= The problem =
Everything in the data should be repeated exactly, save for the images.
---------------
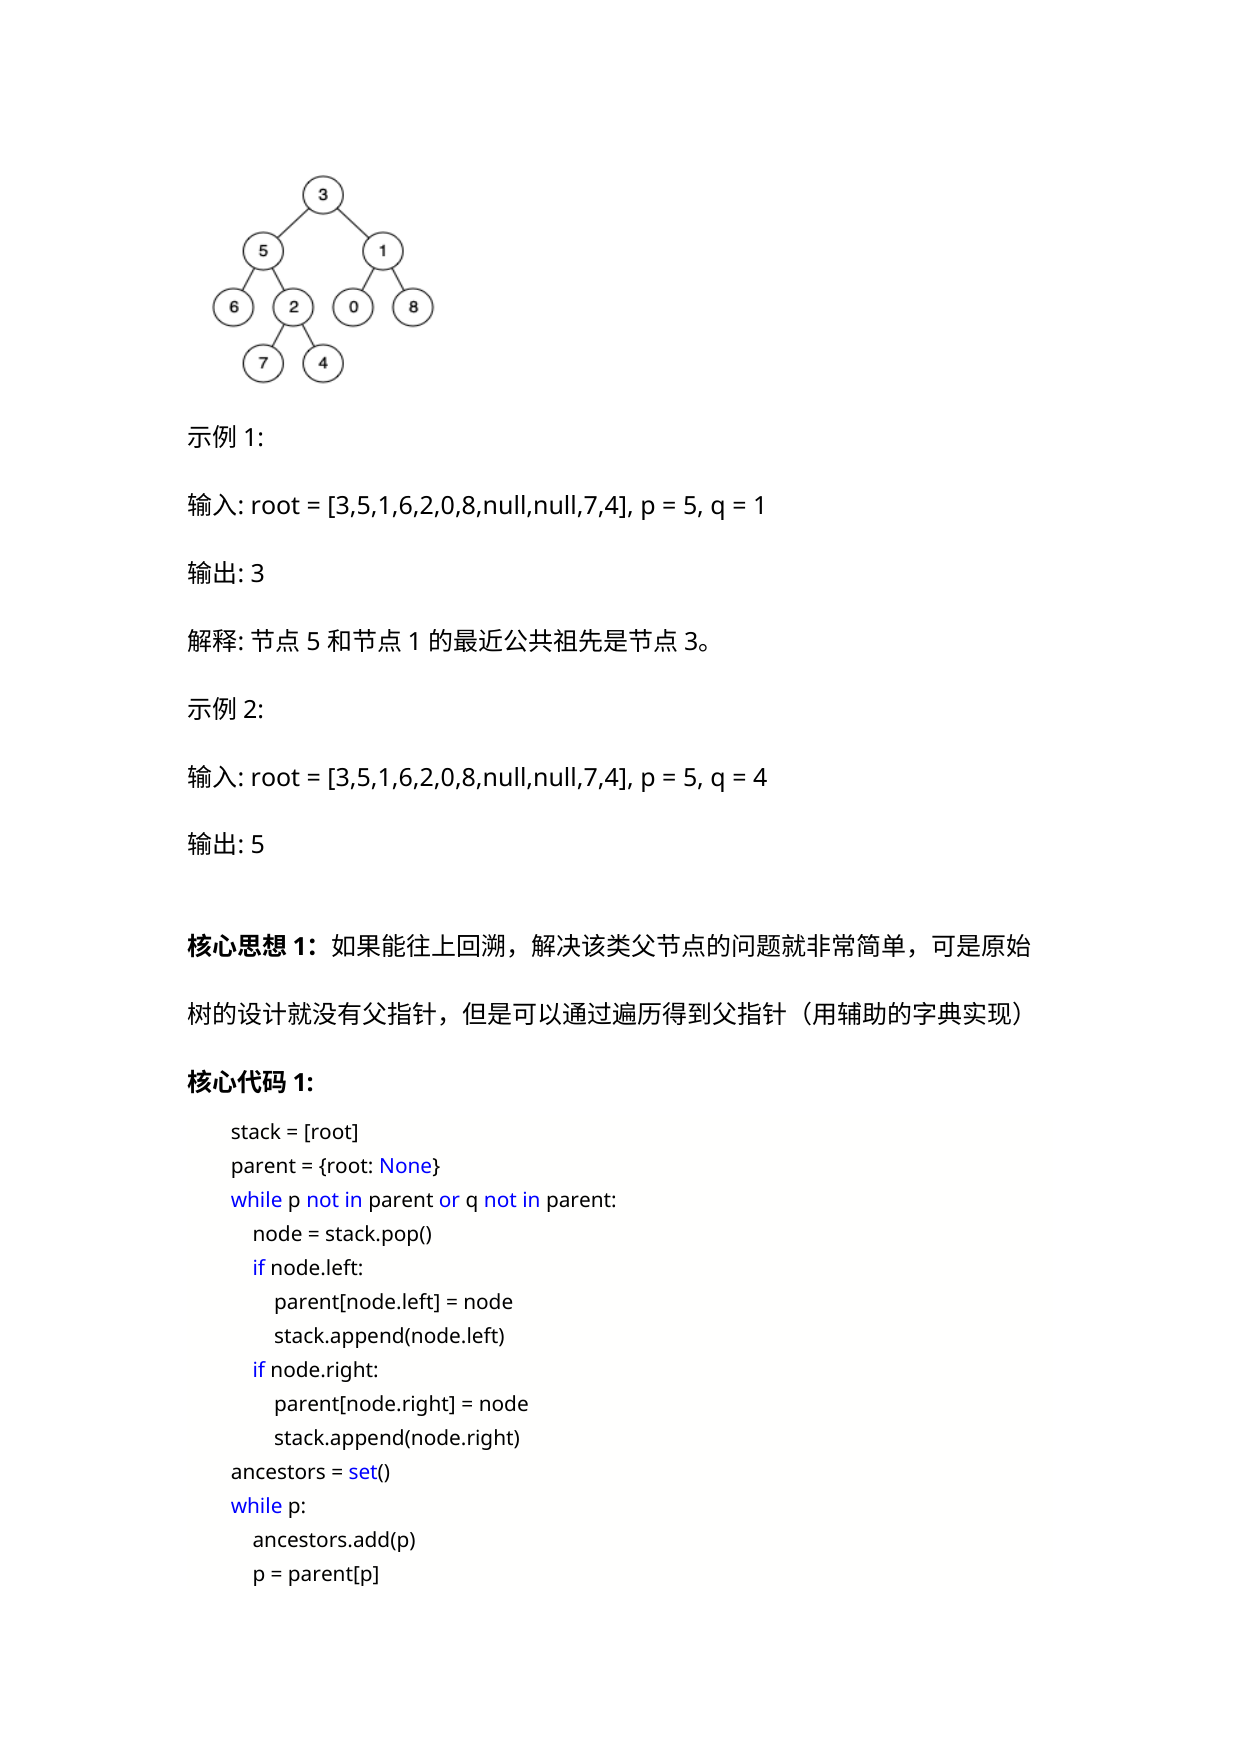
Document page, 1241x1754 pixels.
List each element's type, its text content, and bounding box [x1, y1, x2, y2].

text stack = [root] [187, 1115, 1053, 1149]
picture [187, 164, 453, 401]
text parent = {root: None} [187, 1149, 1053, 1183]
text 输出: 3 [187, 537, 1053, 605]
text p = parent[p] [187, 1556, 1053, 1590]
text 输入: root = [3,5,1,6,2,0,8,null,null,7,4], p = 5, q = 1 [187, 469, 1053, 537]
text 输入: root = [3,5,1,6,2,0,8,null,null,7,4], p = 5, q = 4 [187, 741, 1053, 809]
text if node.right: [187, 1352, 1053, 1386]
text node = stack.pop() [187, 1217, 1053, 1251]
text 输出: 5 [187, 809, 1053, 877]
text stack.append(node.right) [187, 1420, 1053, 1454]
text parent[node.right] = node [187, 1386, 1053, 1420]
text 示例 1: [187, 402, 1053, 469]
text stack.append(node.left) [187, 1318, 1053, 1352]
text parent[node.left] = node [187, 1284, 1053, 1318]
text 解释: 节点 5 和节点 1 的最近公共祖先是节点 3。 [187, 605, 1053, 673]
text 核心思想1：如果能往上回溯，解决该类父节点的问题就非常简单，可是原始树的设计就没有父指针，但是可以通过遍历得到父指针（用辅助的字典实现） [187, 911, 1053, 1047]
text 示例 2: [187, 673, 1053, 741]
text ancestors = set() [187, 1454, 1053, 1488]
text while p: [187, 1488, 1053, 1522]
text if node.left: [187, 1251, 1053, 1284]
text ancestors.add(p) [187, 1522, 1053, 1556]
text 核心代码1: [187, 1047, 1053, 1115]
text while p not in parent or q not in parent: [187, 1183, 1053, 1217]
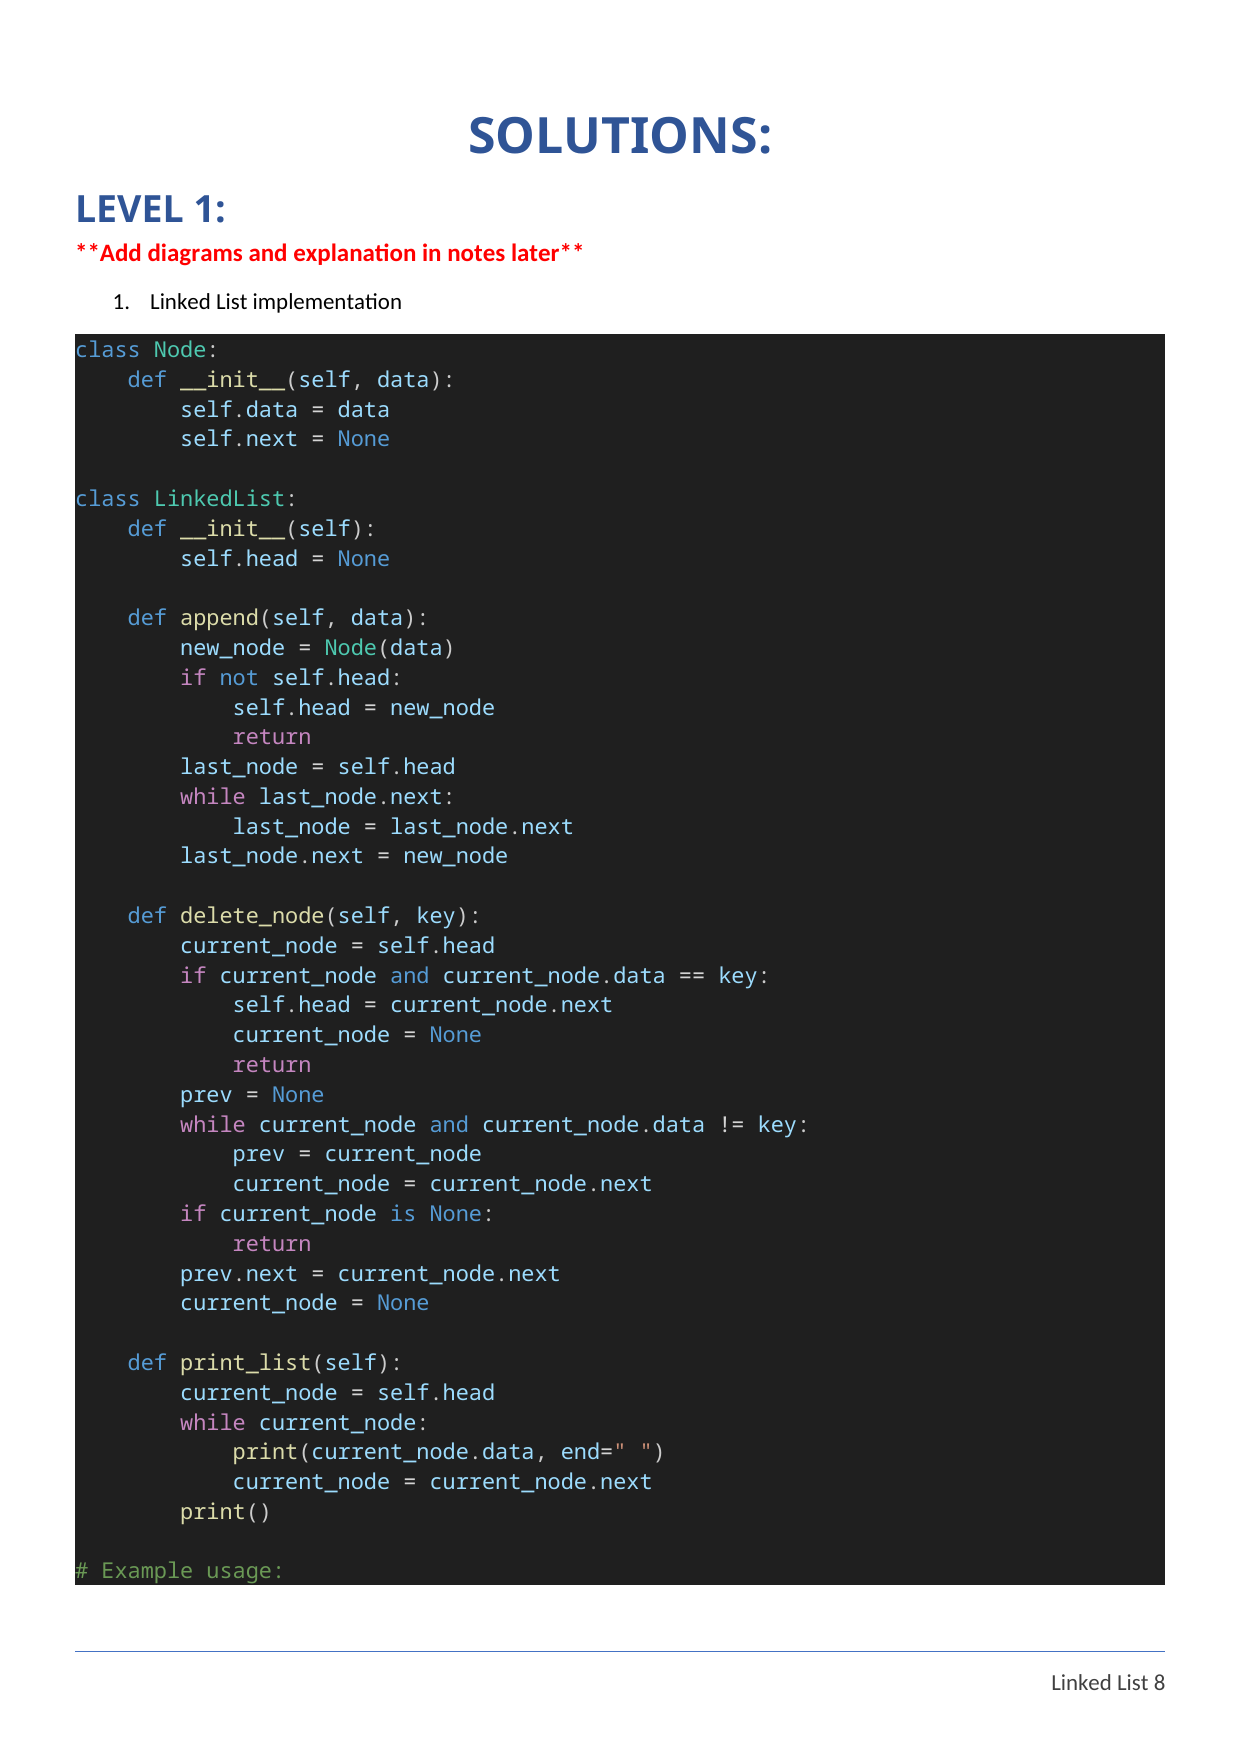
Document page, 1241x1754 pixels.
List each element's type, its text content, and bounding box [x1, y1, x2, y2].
---------------
= Exercise response =
Document page, 1241x1754 pixels.
List each element's type, its text content, and bounding box [x1, y1, x2, y2].

text stack = [root] [187, 1115, 1053, 1149]
picture [187, 164, 453, 401]
text parent = {root: None} [187, 1149, 1053, 1183]
text 输出: 3 [187, 537, 1053, 605]
text p = parent[p] [187, 1556, 1053, 1590]
text 输入: root = [3,5,1,6,2,0,8,null,null,7,4], p = 5, q = 1 [187, 469, 1053, 537]
text 输入: root = [3,5,1,6,2,0,8,null,null,7,4], p = 5, q = 4 [187, 741, 1053, 809]
text if node.right: [187, 1352, 1053, 1386]
text node = stack.pop() [187, 1217, 1053, 1251]
text 输出: 5 [187, 809, 1053, 877]
text stack.append(node.right) [187, 1420, 1053, 1454]
text parent[node.right] = node [187, 1386, 1053, 1420]
text 示例 1: [187, 402, 1053, 469]
text stack.append(node.left) [187, 1318, 1053, 1352]
text parent[node.left] = node [187, 1284, 1053, 1318]
text 解释: 节点 5 和节点 1 的最近公共祖先是节点 3。 [187, 605, 1053, 673]
text 核心思想1：如果能往上回溯，解决该类父节点的问题就非常简单，可是原始树的设计就没有父指针，但是可以通过遍历得到父指针（用辅助的字典实现） [187, 911, 1053, 1047]
text 示例 2: [187, 673, 1053, 741]
text ancestors = set() [187, 1454, 1053, 1488]
text while p: [187, 1488, 1053, 1522]
text if node.left: [187, 1251, 1053, 1284]
text ancestors.add(p) [187, 1522, 1053, 1556]
text 核心代码1: [187, 1047, 1053, 1115]
text while p not in parent or q not in parent: [187, 1183, 1053, 1217]
Document page, 1241x1754 pixels.
List each element's type, its text content, and bounding box [x1, y1, x2, y2].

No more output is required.